--- Task directions ---
Throughout the listing that follows, find each line with the word "para" and copy it.
___ Task data ___
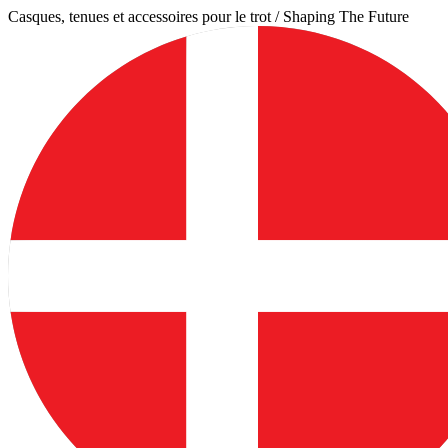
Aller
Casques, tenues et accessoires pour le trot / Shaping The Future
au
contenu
___
___ Task data ___
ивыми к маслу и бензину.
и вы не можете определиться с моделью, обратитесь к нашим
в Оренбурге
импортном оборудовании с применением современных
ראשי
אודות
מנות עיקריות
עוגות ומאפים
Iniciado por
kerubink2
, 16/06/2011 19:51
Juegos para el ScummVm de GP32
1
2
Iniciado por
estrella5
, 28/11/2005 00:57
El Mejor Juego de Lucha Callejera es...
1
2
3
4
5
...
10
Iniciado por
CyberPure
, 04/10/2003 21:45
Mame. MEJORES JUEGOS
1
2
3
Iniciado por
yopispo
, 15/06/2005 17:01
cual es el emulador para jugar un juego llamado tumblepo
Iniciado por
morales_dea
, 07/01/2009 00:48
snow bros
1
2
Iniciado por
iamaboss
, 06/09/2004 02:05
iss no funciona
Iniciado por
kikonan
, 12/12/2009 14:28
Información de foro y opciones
___
___ Task data ___
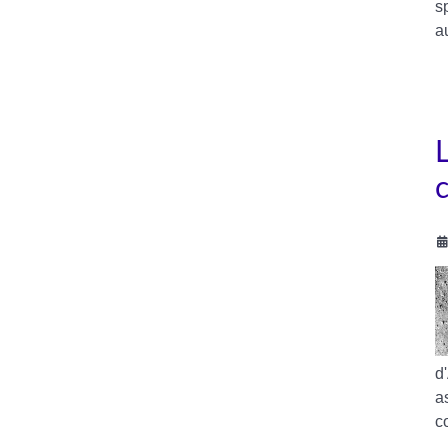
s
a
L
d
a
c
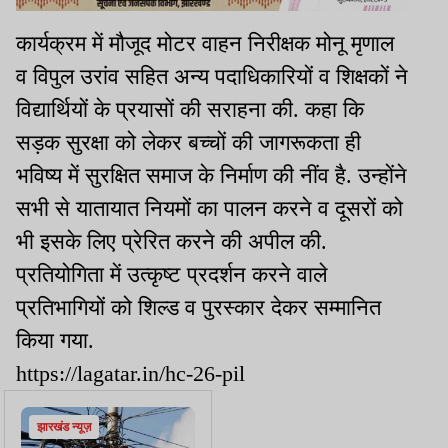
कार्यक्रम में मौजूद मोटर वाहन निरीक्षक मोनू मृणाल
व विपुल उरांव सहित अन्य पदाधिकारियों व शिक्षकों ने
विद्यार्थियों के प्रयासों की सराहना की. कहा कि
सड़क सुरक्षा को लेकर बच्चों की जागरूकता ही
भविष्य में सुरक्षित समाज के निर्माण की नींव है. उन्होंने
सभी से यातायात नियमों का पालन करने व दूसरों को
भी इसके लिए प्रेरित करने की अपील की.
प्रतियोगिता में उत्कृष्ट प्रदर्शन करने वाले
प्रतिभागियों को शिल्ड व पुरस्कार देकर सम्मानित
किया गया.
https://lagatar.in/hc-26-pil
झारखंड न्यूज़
___
--- Expected answer ---
Juegos para el ScummVm de GP32
cual es el emulador para jugar un juego llamado tumblepo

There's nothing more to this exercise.